Master
Fly Spirit’s food was sort of slow and reasonably local. Most of all, it was
entirely traditional, making it difficult to replicate in these times. His daughter
Chan Hsiao-wan is learning that the hard way. She had always planned to be an
actress or a model, but she is falling back on the old family catering business
after tasting the cold hard realities of showbiz in Chen Yu-hsun’s awkwardly
titled Zero Pro Site: the Movable Feast (trailer here), which screens
during the 2014 New York Asian Film Festival.
Chan
was always better at being cute than responsible, so she would be just the type
to innocently co-sign on a deadbeat boyfriend’s loan. When he takes to the
wind, two loan-sharks come to collect from her. Fleeing Taipei, she eventually reconnects
with her stepmother, “Puffy” Ai-feng who is also evading debt collectors. Unfortunately,
“Puffy” earned her new nickname when she sacrificed her savings and her late
husband’s reputation in an ill-advised showdown with his faithless apprentice. However,
Chan’s sunny personality and a few long forgotten traditional dishes start
attracting customers to their greasy spoon.
Not
surprisingly, Chan has been a poor steward of her father’s recipes, so she
seeks help from a variety of sources, including his happily addled teacher
Master Tiger Nose and the itinerant “Dr. Gourmet,” a.k.a. ex-con Yeh Ju-hai. However,
just as things start to develop between her and Yeh, he jumps ship to assist
his teacher, the gangster caterer Master Ghost Head. Even without Yeh’s help, Chan
places her future hopes in a national catering competition, duly impressing the
loan-sharks into kitchen service, as could only happen in romantic comedies.

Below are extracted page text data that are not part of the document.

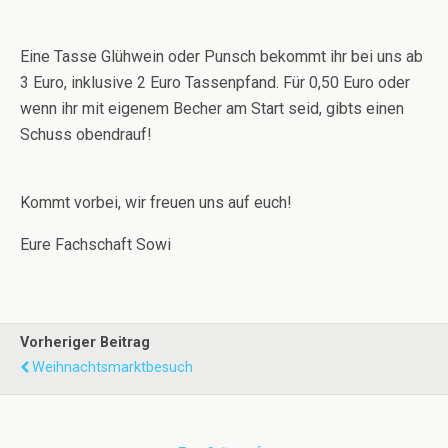
Eine Tasse Glühwein oder Punsch bekommt ihr bei uns ab
3 Euro, inklusive 2 Euro Tassenpfand. Für 0,50 Euro oder
wenn ihr mit eigenem Becher am Start seid, gibts einen
Schuss obendrauf!
Kommt vorbei, wir freuen uns auf euch!
Eure Fachschaft Sowi
Vorheriger Beitrag
Weihnachtsmarktbesuch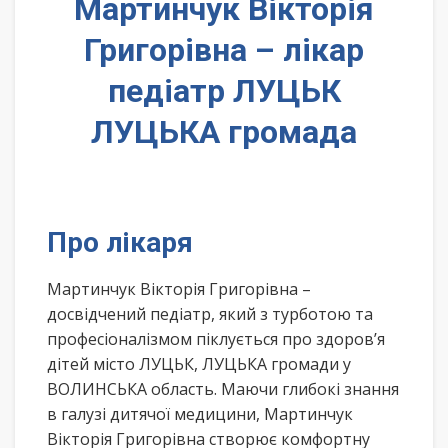
Мартинчук Вікторія
Григорівна – лікар
педіатр ЛУЦЬК
ЛУЦЬКА громада
Про лікаря
Мартинчук Вікторія Григорівна –
досвідчений педіатр, який з турботою та
професіоналізмом піклується про здоров’я
дітей місто ЛУЦЬК, ЛУЦЬКА громади у
ВОЛИНСЬКА область. Маючи глибокі знання
в галузі дитячої медицини, Мартинчук
Вікторія Григорівна створює комфортну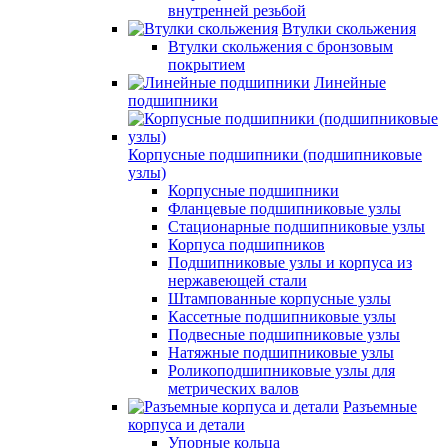
внутренней резьбой
Втулки скольжения
Втулки скольжения с бронзовым
покрытием
Линейные
подшипники
Корпусные подшипники (подшипниковые
узлы)
Корпусные подшипники
Фланцевые подшипниковые узлы
Стационарные подшипниковые узлы
Корпуса подшипников
Подшипниковые узлы и корпуса из
нержавеющей стали
Штампованные корпусные узлы
Кассетные подшипниковые узлы
Подвесные подшипниковые узлы
Натяжные подшипниковые узлы
Роликоподшипниковые узлы для
метрических валов
Разъемные
корпуса и детали
Упорные кольца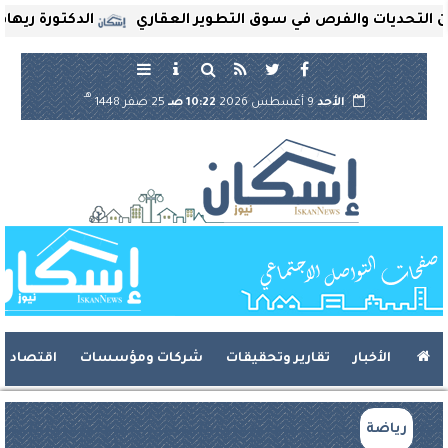
حديات والفرص في سوق التطوير العقاري
الدكتورة ريهام ثروت
هـ
الأحد
9 أغسطس 2026
10:22 صـ
25 صفر 1448
الأخبار
تقارير وتحقيقات
شركات ومؤسسات
اقتصاد
رياضة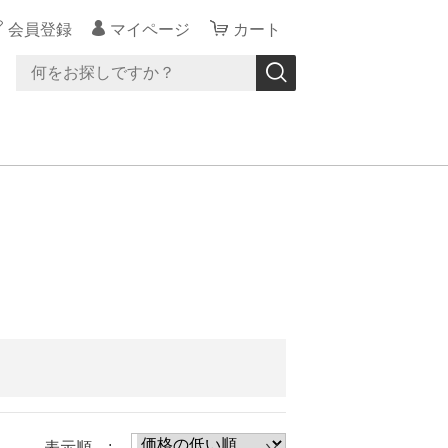
会員登録
マイページ
カート
表示順 :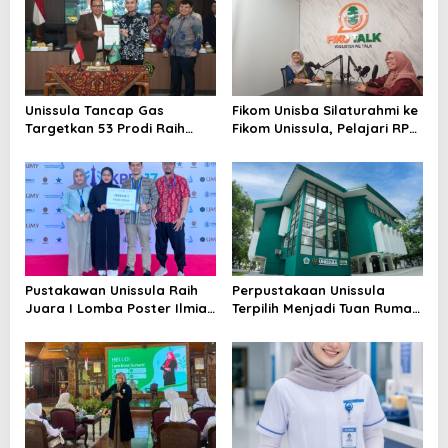
Unissula Tancap Gas
Fikom Unisba Silaturahmi ke
Targetkan 53 Prodi Raih
Fikom Unissula, Pelajari RPL
Akreditasi Internasional
dan Tinjau Tiga
ACQUIN Lewat Jalur Fast
Laboratorium Unggulan
Track
Pustakawan Unissula Raih
Perpustakaan Unissula
Juara I Lomba Poster Ilmiah
Terpilih Menjadi Tuan Rumah
Nasional di KPDI XVII
KPDI XIX Tahun 2028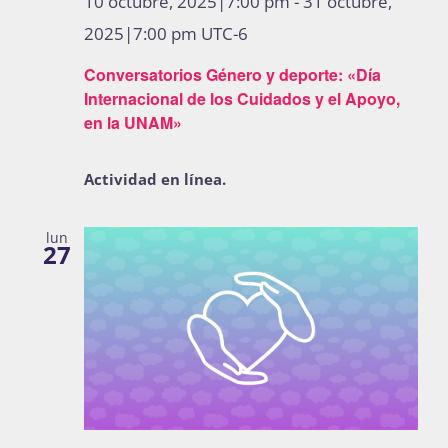
10 octubre, 2025|7:00 pm
-
31 octubre,
Publicaciones
2025|7:00 pm
UTC-6
Conversatorios Género y deporte: «Día
Internacional de los Cuidados y el Apoyo,
Bienvenida generación 2027-1
en la UNAM»
Actividad en línea.
lun
27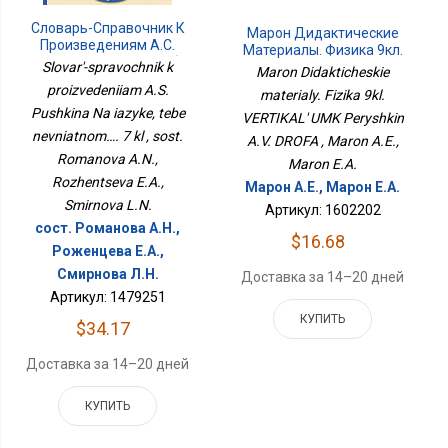
Словарь-Справочник К
Марон Дидактические
Произведениям А.С.
Материалы. Физика 9кл.
Пушкина На Языке, Тебе
ВЕРТИКАЛЬ УМК
Slovar'-spravochnik k
Maron Didakticheskie
Невнятном…. 7 Кл
Перышкин А.В. ДРОФА
proizvedeniiam A.S.
materialy. Fizika 9kl.
Pushkina Na iazyke, tebe
VERTIKAL' UMK Peryshkin
nevniatnom…. 7 kl , sost.
A.V. DROFA , Maron A.E.,
Romanova A.N.,
Maron E.A.
Rozhentseva E.A.,
Марон А.Е., Марон Е.А.
Smirnova L.N.
Артикул: 1602202
сост. Романова А.Н.,
$16.68
Роженцева Е.А.,
Смирнова Л.Н.
Доставка за 14–20 дней
Артикул: 1479251
КУПИТЬ
$34.17
Доставка за 14–20 дней
КУПИТЬ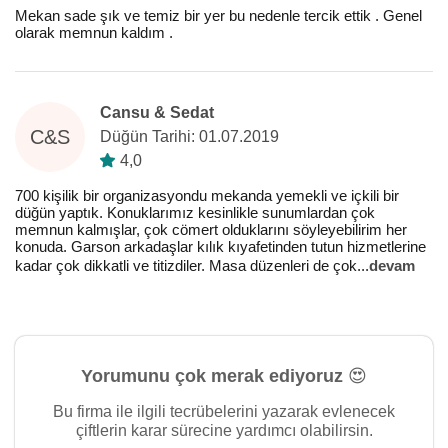
Mekan sade şık ve temiz bir yer bu nedenle tercik ettik . Genel
olarak memnun kaldım .
Cansu & Sedat
C&S
Düğün Tarihi: 01.07.2019
4,0
700 kişilik bir organizasyondu mekanda yemekli ve içkili bir
düğün yaptık. Konuklarımız kesinlikle sunumlardan çok
memnun kalmışlar, çok cömert olduklarını söyleyebilirim her
konuda. Garson arkadaşlar kılık kıyafetinden tutun hizmetlerine
kadar çok dikkatli ve titizdiler. Masa düzenleri de çok
...
devam
Yorumunu çok merak ediyoruz 😍
Bu firma ile ilgili tecrübelerini yazarak evlenecek
çiftlerin karar sürecine yardımcı olabilirsin.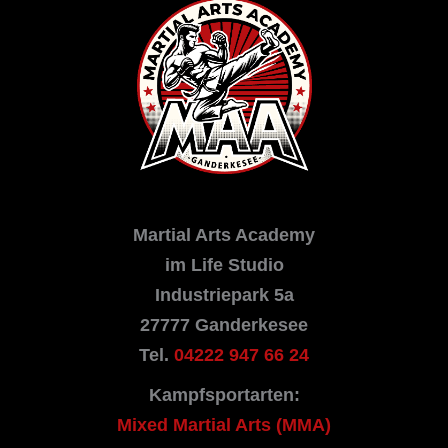
Martial Arts Academy
im Life Studio
Industriepark 5a
27777 Ganderkesee
Tel.
04222 947 66 24
Kampfsportarten:
Mixed Martial Arts (MMA)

Yet, to truly cook in a traditional manner, she will have to fully engage with
the past.
Yes,
there is a lot of food in ZPS, as
metaphors, comedic props, and a way to celebrate Taiwanese cultural identity. Yet,
it only serves a limited courtship function. While the film certainly has a
dash of romance it is more about familial legacies and finding one’s place in
the world. Like Chan’s turtle-stuffed chickens, the film is also bursting at
the seams with supporting characters, so if one is too goofy and outrageous for
your tastes, just wait for a more understated type to come along.
As
Chan, Kimi Hsia is relentlessly silly and sweet, without getting viewers’
nerves. She forges some respectable screen chemistry with Tony Yang, even
though Dr. Gourmet largely vanishes during the second and third acts. Top-billed
Lin Mei-hsiu initially mugs something fierce as Puffy Ai-feng, but she reins it
in to some extent as the dramedy starts to develop. Although there is a lot of
colorful wackiness going on, the film draws a lot of heart from its senior
cast-members, such as the recently reunited old couple, who want Chan to cater
their wedding in the manner they remember from their youth.
ZPS is fun, it is
endearing—it really could have been ninety some minutes. Over two hours of food
and nostalgia is starting to push it. Still, Chen ties up all his subplots fairly
neatly. He might have more secondary characters than Around the World in Eighty Days, but he develops a rather high
percentage of them. Frothy and pleasing, it delivers some potent wistfulness
along with its liberal servings of food and scrappy underdog resiliency.
Recommended for fans of generation-spanning culinary cinema, Zero Pro Site—The Moveable Feast screens
tomorrow (7/5) at the Walter Reade Cinema, as part of this year’s NYAFF.